Salt Security has released new API threat research from Salt Labs detailing Elastic Injection attacks. The research highlights a widespread API vulnerability that results from the misimplementation of Elastic Stack, a group of open source products that use APIs for critical data aggregation, search, and analytics capabilities. Salt Labs found that nearly every organization using Elastic Stack is affected by this vulnerability, which makes users susceptible to injection attacks. Bad actors can use injection attacks to exfiltrate data and launch denial of service (DoS) events.

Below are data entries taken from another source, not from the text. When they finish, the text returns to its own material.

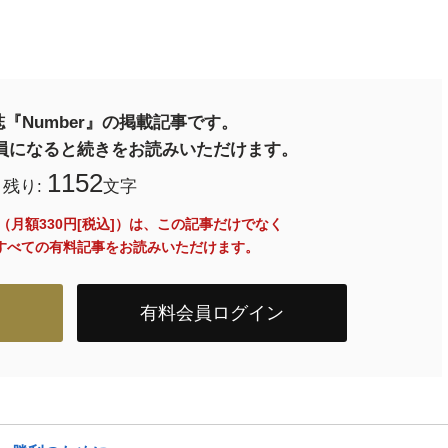
『Number』の掲載記事です。
料会員になると続きをお読みいただけます。
1152
残り:
文字
員（月額330円[税込]）は、この記事だけでなく
内のすべての有料記事をお読みいただけます。
有料会員ログイン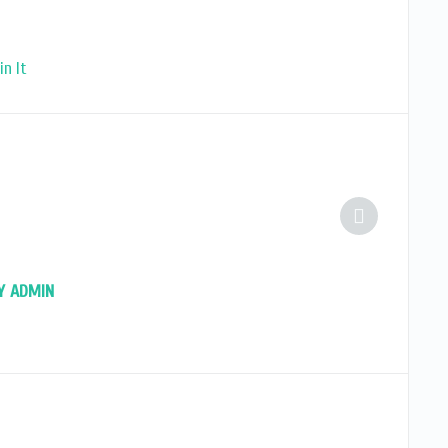
in It
Y ADMIN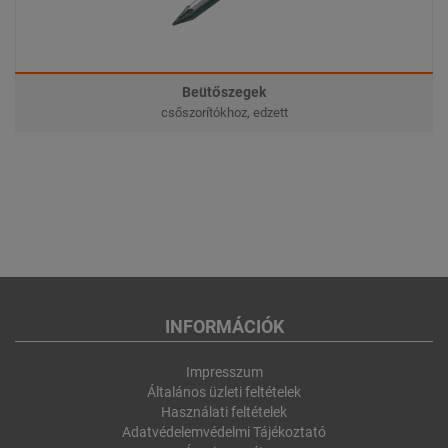
Beütőszegek
csőszorítókhoz, edzett
INFORMÁCIÓK
Impresszum
Általános üzleti feltételek
Használati feltételek
Adatvédelemvédelmi Tájékoztató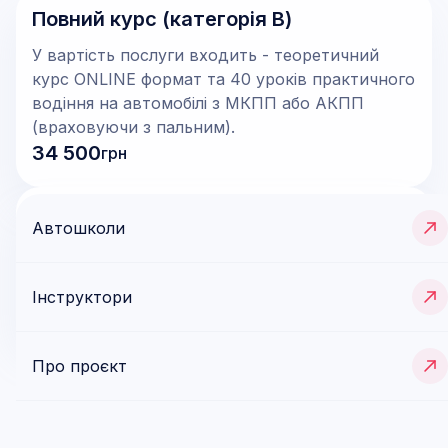
Повний курс (категорія В)
У вартість послуги входить - теоретичний
курс ONLINE формат та 40 уроків практичного
водіння на автомобілі з МКПП або АКПП
(враховуючи з пальним).
34 500
грн
Урок з водіння (категорія В)
Автошколи
1 година практичного водіння на автомобілі з
МКПП або АКПП.
Інструктори
800
грн/год
Ще послуги (
1
)
Про проєкт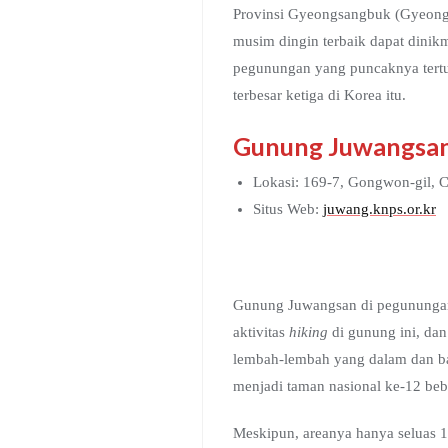
Provinsi Gyeongsangbuk (Gyeongb
musim dingin terbaik dapat dini
pegunungan yang puncaknya tertut
terbesar ketiga di Korea itu.
Gunung Juwangsa
Lokasi: 169-7, Gongwon-gil,
Situs Web:
juwang.knps.or.kr
Gunung Juwangsan di pegunungan 
aktivitas
hiking
di gunung ini, d
lembah-lembah yang dalam dan ban
menjadi taman nasional ke-12 be
Meskipun, areanya hanya seluas 1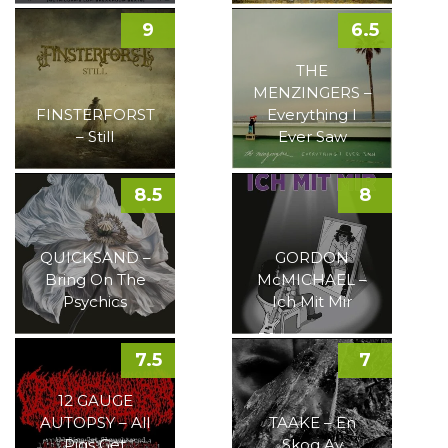
9
6.5
THE
MENZINGERS –
FINSTERFORST
Everything I
– Still
Ever Saw
8.5
8
QUICKSAND –
GORDON
Bring On The
McMICHAEL –
Psychics
Ich Mit Mir
7.5
7
12 GAUGE
AUTOPSY – All
TAAKE – En
Pigs Get
Skog Av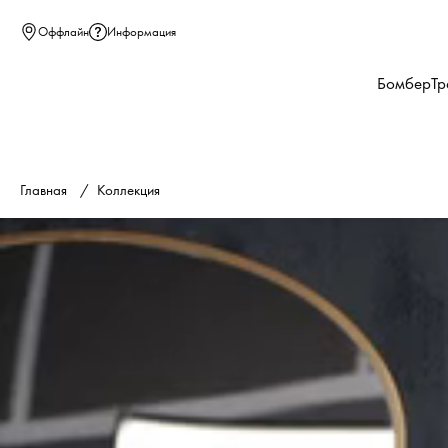
Оффлайн
Информация
Бомбер
Тр
Главная
Коллекция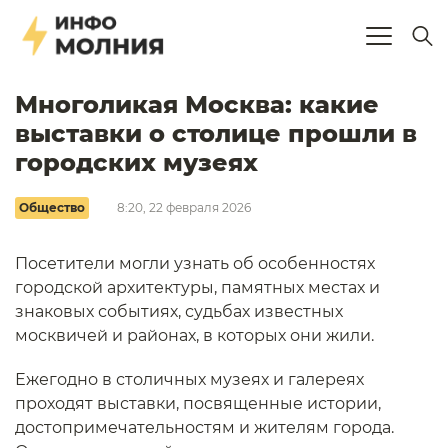
Многоликая Москва: какие
выставки о столице прошли в
городских музеях
Общество
8:20, 22 февраля 2026
Посетители могли узнать об особенностях
городской архитектуры, памятных местах и
знаковых событиях, судьбах известных
москвичей и районах, в которых они жили.
Ежегодно в столичных музеях и галереях
проходят выставки, посвященные истории,
достопримечательностям и жителям города.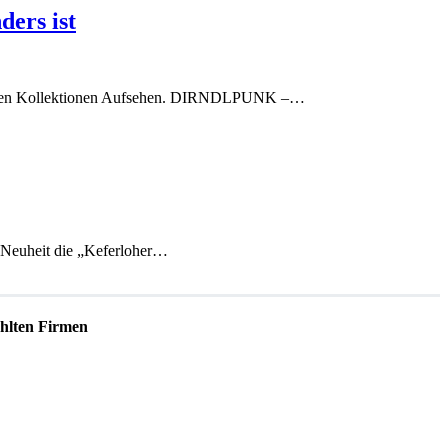
ers ist
lichen Kollektionen Aufsehen. DIRNDLPUNK –…
 Neuheit die „Keferloher…
lten Firmen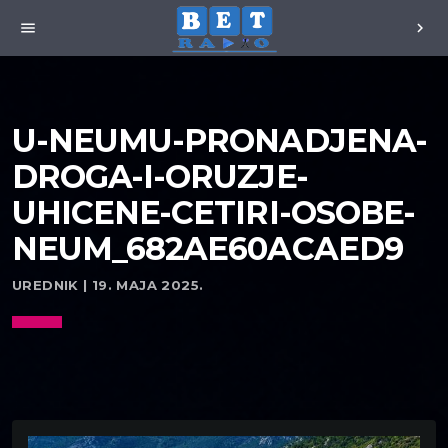
menu
chevron_right
U-NEUMU-PRONADJENA-
DROGA-I-ORUZJE-
UHICENE-CETIRI-OSOBE-
NEUM_682AE60ACAED9
UREDNIK | 19. MAJA 2025.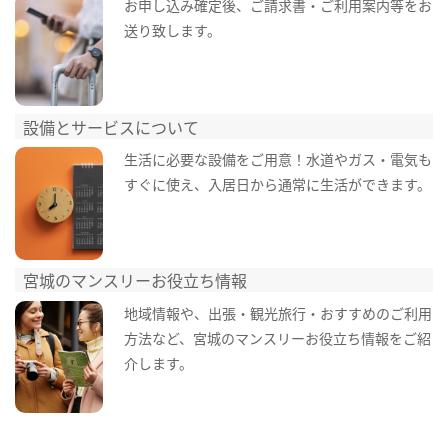
お申し込み確定後、ご請求書・ご利用案内等をお
送り致します。
設備とサービスについて
生活に必要な設備をご用意！水道やガス・電気も
すぐに使え、入居日から通常に生活ができます。
宮城のマンスリーお役立ち情報
地域情報や、出張・観光旅行・おすすめのご利用
方法など、宮城のマンスリーお役立ち情報をご紹
介します。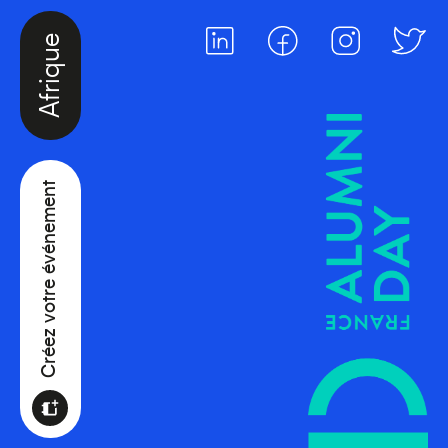
Afrique
Créez votre événement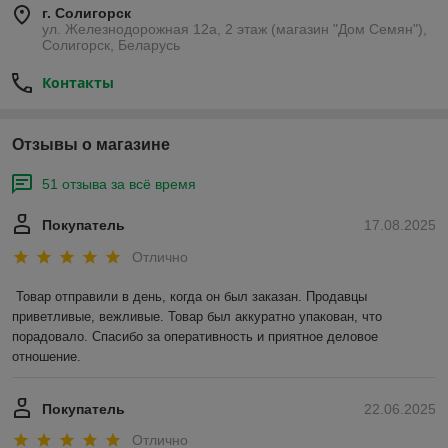
г. Солигорск
ул. Железнодорожная 12а, 2 этаж (магазин "Дом Семян"),
Солигорск, Беларусь
Контакты
Отзывы о магазине
51 отзыва за всё время
Покупатель
17.08.2025
Отлично
Товар отправили в день, когда он был заказан. Продавцы 
приветливые, вежливые. Товар был аккуратно упакован, что 
порадовало. Спасибо за оперативность и приятное деловое 
отношение.
Покупатель
22.06.2025
Отлично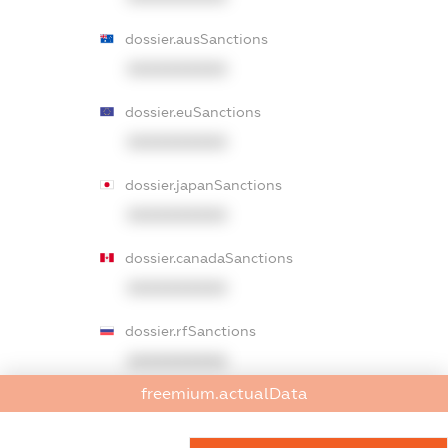
dossier.ausSanctions
XXXXXXXXXX
dossier.euSanctions
XXXXXXXXXX
dossier.japanSanctions
XXXXXXXXXX
dossier.canadaSanctions
XXXXXXXXXX
dossier.rfSanctions
XXXXXXXXXX
freemium.actualData
dossier.russian_reg_title
XXXXXXXXXX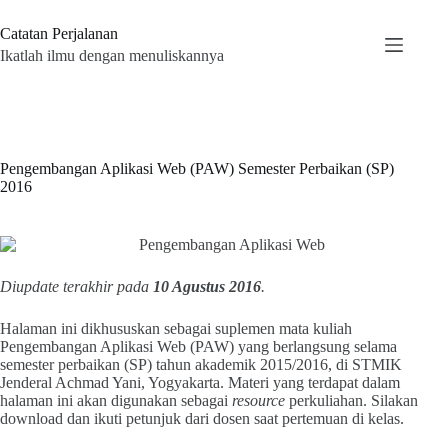
Skip
to
Catatan Perjalanan
content
Ikatlah ilmu dengan menuliskannya
Pengembangan Aplikasi Web (PAW) Semester Perbaikan (SP)
2016
Diupdate terakhir pada
10 Agustus 2016
.
Halaman ini dikhususkan sebagai suplemen mata kuliah
Pengembangan Aplikasi Web (PAW) yang berlangsung selama
semester perbaikan (SP) tahun akademik 2015/2016, di STMIK
Jenderal Achmad Yani, Yogyakarta. Materi yang terdapat dalam
halaman ini akan digunakan sebagai
resource
perkuliahan. Silakan
download dan ikuti petunjuk dari dosen saat pertemuan di kelas.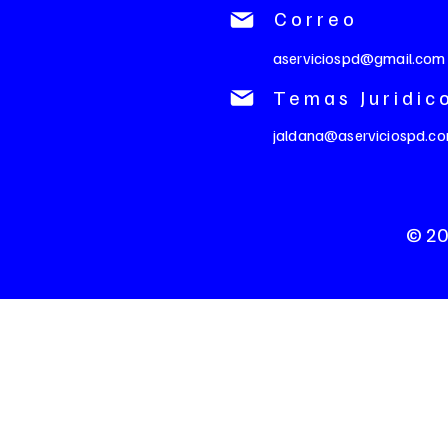
Correo
aserviciospd@gmail.com
Temas Juridic
jaldana@aserviciospd.c
© 20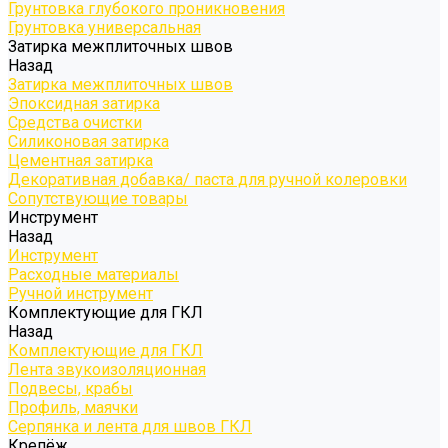
Грунтовка глубокого проникновения
Грунтовка универсальная
Затирка межплиточных швов
Назад
Затирка межплиточных швов
Эпоксидная затирка
Средства очистки
Силиконовая затирка
Цементная затирка
Декоративная добавка/ паста для ручной колеровки
Сопутствующие товары
Инструмент
Назад
Инструмент
Расходные материалы
Ручной инструмент
Комплектующие для ГКЛ
Назад
Комплектующие для ГКЛ
Лента звукоизоляционная
Подвесы, крабы
Профиль, маячки
Серпянка и лента для швов ГКЛ
Крепёж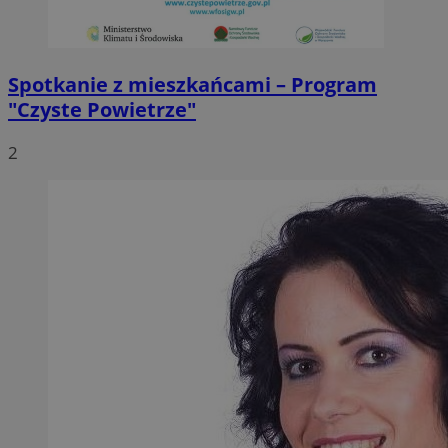
Spotkanie z mieszkańcami – Program
"Czyste Powietrze"
2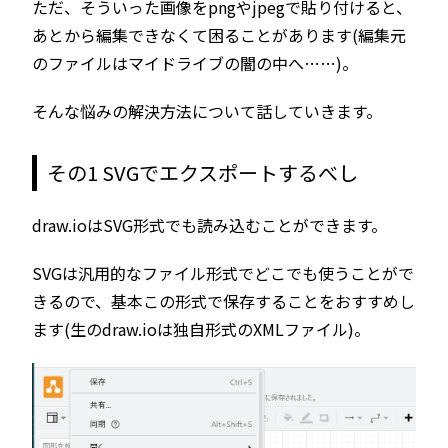
ただ、そういった画像をpngやjpegで貼り付けると、
あとから編集できなくて困ることがあります(編集元
のファイルはマイドライブの闇の中へ……)。
そんな悩みの解決方法について話していきます。
その1 SVGでエクスポートするべし
draw.ioはSVG形式でも読み込むことができます。
SVGは汎用的なファイル形式でどこでも使うことがで
きるので、基本この形式で保存することをおすすめし
ます(生のdraw.ioは独自形式のXMLファイル)。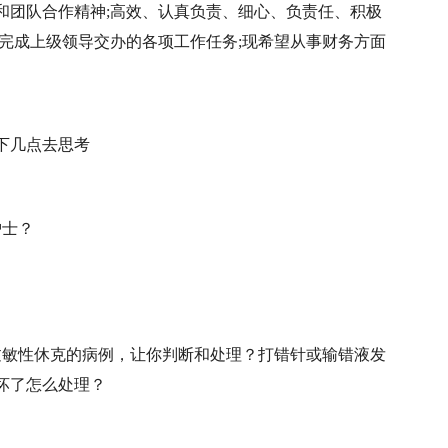
和团队合作精神;高效、认真负责、细心、负责任、积极
完成上级领导交办的各项工作任务;现希望从事财务方面
下几点去思考
护士？
过敏性休克的病例，让你判断和处理？打错针或输错液发
坏了怎么处理？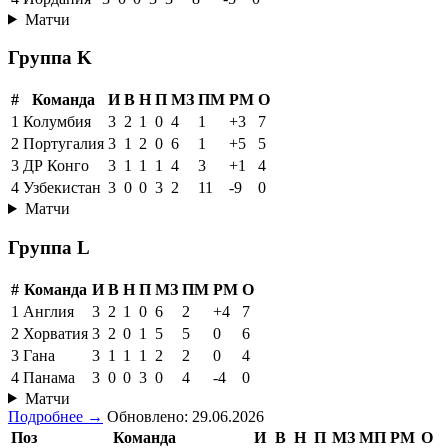
Матчи
Группа K
#
Команда
И
В
Н
П
МЗ
ПМ
РМ
О
1
Колумбия
3
2
1
0
4
1
+3
7
2
Португалия
3
1
2
0
6
1
+5
5
3
ДР Конго
3
1
1
1
4
3
+1
4
4
Узбекистан
3
0
0
3
2
11
-9
0
Матчи
Группа L
#
Команда
И
В
Н
П
МЗ
ПМ
РМ
О
1
Англия
3
2
1
0
6
2
+4
7
2
Хорватия
3
2
0
1
5
5
0
6
3
Гана
3
1
1
1
2
2
0
4
4
Панама
3
0
0
3
0
4
-4
0
Матчи
Подробнее →
Обновлено: 29.06.2026
Поз
Команда
И
В
Н
П
МЗ
МП
РМ
О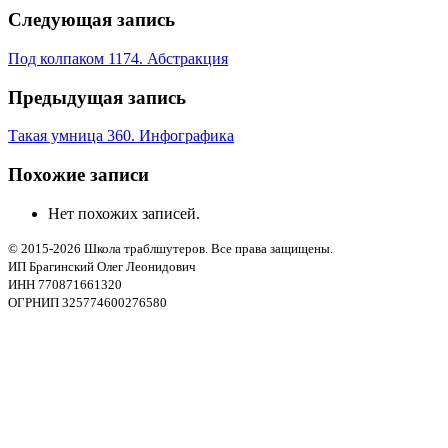
Следующая запись
Под колпаком 1174. Абстракция
Предыдущая запись
Такая умница 360. Инфографика
Похожие записи
Нет похожих записей.
© 2015-2026 Школа траблшутеров. Все права защищены.
ИП Брагинский Олег Леонидович
ИНН 770871661320
ОГРНИП 325774600276580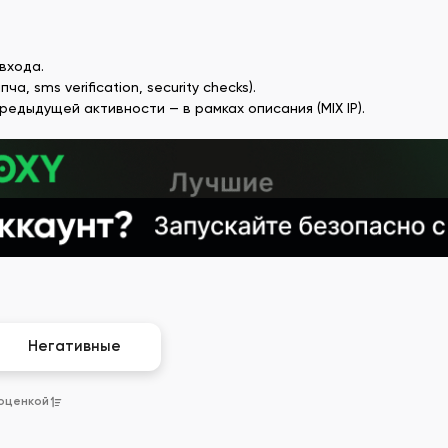
входа.
 sms verification, security checks).
едыдущей активности — в рамках описания (MIX IP).
Негативные
 оценкой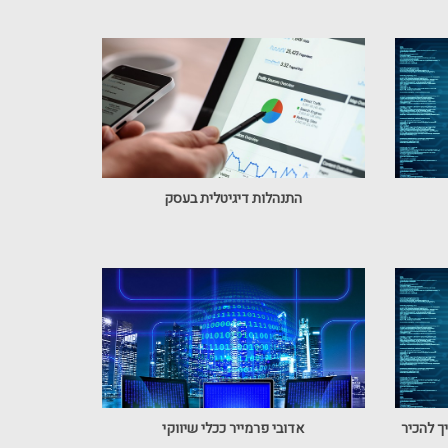
התנהלות דיגיטלית בעסק
אדובי פרמייר ככלי שיווקי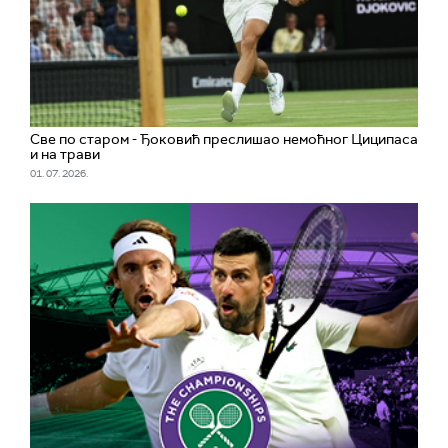
Све по старом - Ђоковић преслишао немоћног Циципаса
и на трави
01. 07. 2026.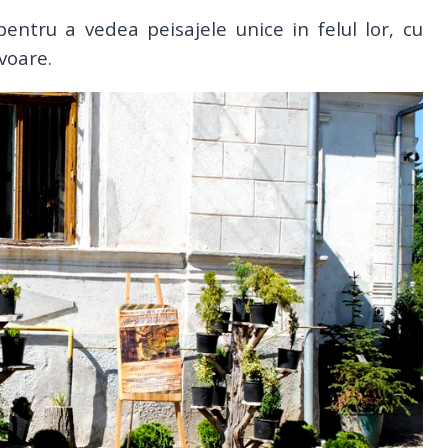
entru a vedea peisajele unice in felul lor, cu
izvoare.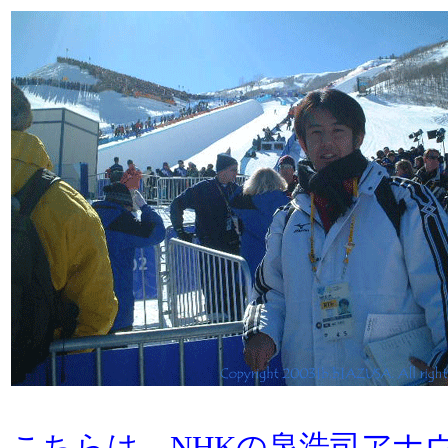
こちらは、NHKの泉浩司アナ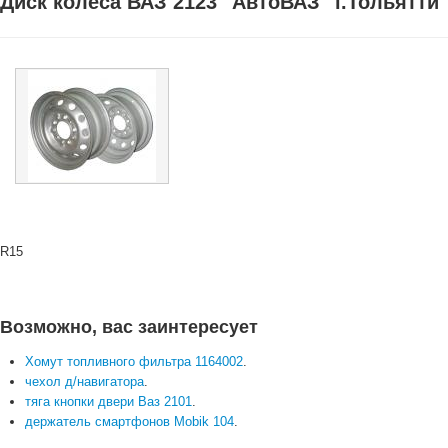
Диск колеса ВАЗ 2123 "АвтоВАЗ" г.Тольятти
R15
Возможно, вас заинтересует
Хомут топливного фильтра 1164002
.
чехол д/навигатора
.
тяга кнопки двери Ваз 2101
.
держатель смартфонов Mobik 104
.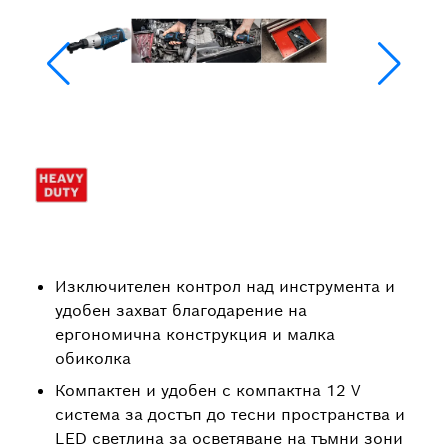
Изключителен контрол над инструмента и
удобен захват благодарение на
ергономична конструкция и малка
обиколка
Компактен и удобен с компактна 12 V
система за достъп до тесни пространства и
LED светлина за осветяване на тъмни зони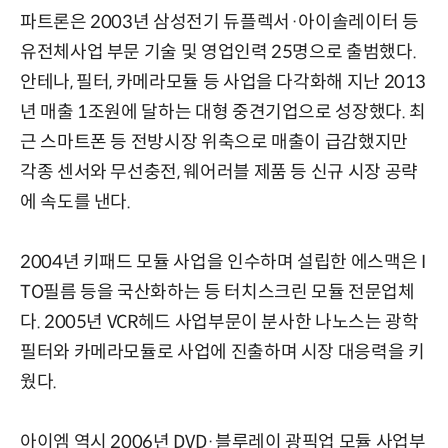
파트론은 2003년 삼성전기 듀플렉서·아이솔레이터 등
유전체사업 부문 기술 및 영업인력 25명으로 출범했다.
안테나, 필터, 카메라모듈 등 사업을 다각화해 지난 2013
년 매출 1조원에 달하는 대형 중견기업으로 성장했다. 최
근 스마트폰 등 전방시장 위축으로 매출이 급감했지만
각종 센서와 무선충전, 웨어러블 제품 등 신규 시장 공략
에 속도를 낸다.
2004년 키패드 모듈 사업을 인수하며 설립한 에스맥은 I
TO필름 등을 국산화하는 등 터치스크린 모듈 전문업체
다. 2005년 VCR헤드 사업부문이 분사한 나노스는 광학
필터와 카메라모듈로 사업에 진출하며 시장 대응력을 키
웠다.
아이엠 역시 2006년 DVD·블루레이 광픽업 모듈 사업부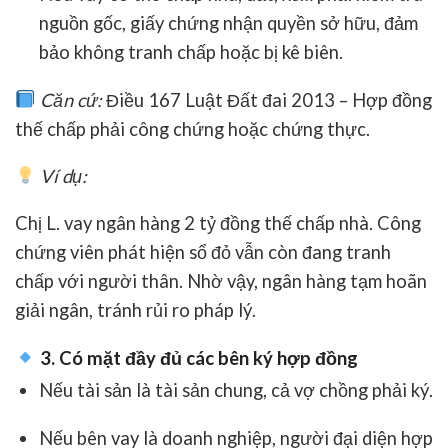
nguồn gốc, giấy chứng nhận quyền sở hữu
, đảm
bảo không tranh chấp hoặc bị kê biên.
Căn cứ:
Điều 167 Luật Đất đai 2013
– Hợp đồng
thế chấp phải công chứng hoặc chứng thực.
Ví dụ:
Chị L. vay ngân hàng 2 tỷ đồng thế chấp nhà. Công
chứng viên phát hiện sổ đỏ vẫn còn đang tranh
chấp với người thân. Nhờ vậy, ngân hàng tạm hoãn
giải ngân, tránh rủi ro pháp lý.
3. Có mặt đầy đủ các bên ký hợp đồng
Nếu tài sản là tài sản chung,
cả vợ chồng phải ký
.
Nếu bên vay là doanh nghiệp, người đại diện hợp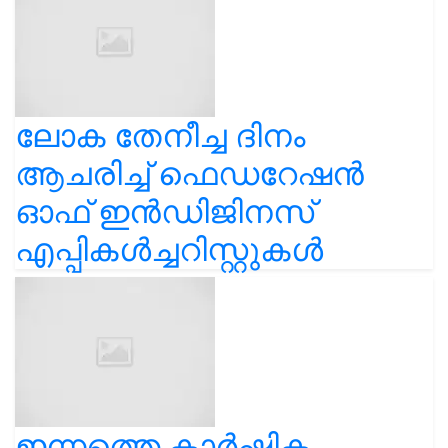
ലോക തേനീച്ച ദിനം
ആചരിച്ച് ഫെഡറേഷൻ
ഓഫ് ഇൻഡിജിനസ്
എപ്പികൾച്ചറിസ്റ്റുകൾ
ഇന്നത്തെ കാർഷിക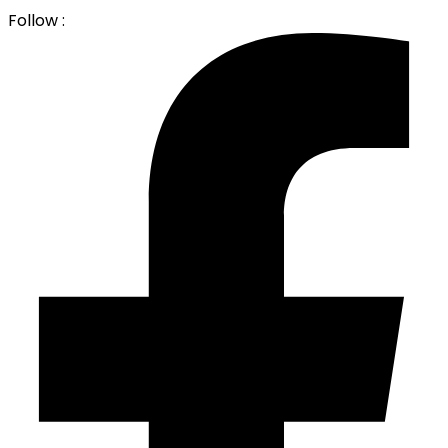
Follow :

“The Elastic Stack API vulnerability can lead to the exposure of sensitive data that can be used to perpetuate serious fraud and abuse, creating substantial business risk,” said Roey Eliyahu, co-founder and CEO, Salt Security.
According to the Salt Security State of API Security Report, Q3 2021, API attacks have surged 348% in the last six months. The emergence of exploitable vulnerabilities alongside the proliferation of business-critical APIs expose the significant security gaps that arise from the integration of third-party applications and services.
Exploiting the Elastic Stack vulnerability enables any user to extract sensitive customer and system data or create a DoS condition that could render a system unavailable. Salt Labs first identified the exploitable flaws in a large online business-to-consumer (B2C) platform that provides API-based mobile applications and software as a service to millions of global users.
Exploits that take advantage of this design weakness can create a cascade of API threats that correspond to common API security problems described in the OWASP API Security Top 10, including: excessive data exposure, lack of resources and rate limits, security misconfiguration and susceptibility to injection attacks due to lack of input filtering.
Salt Labs researchers were able to show how the impact of the Elastic Stack design implementation flaws worsens significantly when an attacker chains together multiple exploits.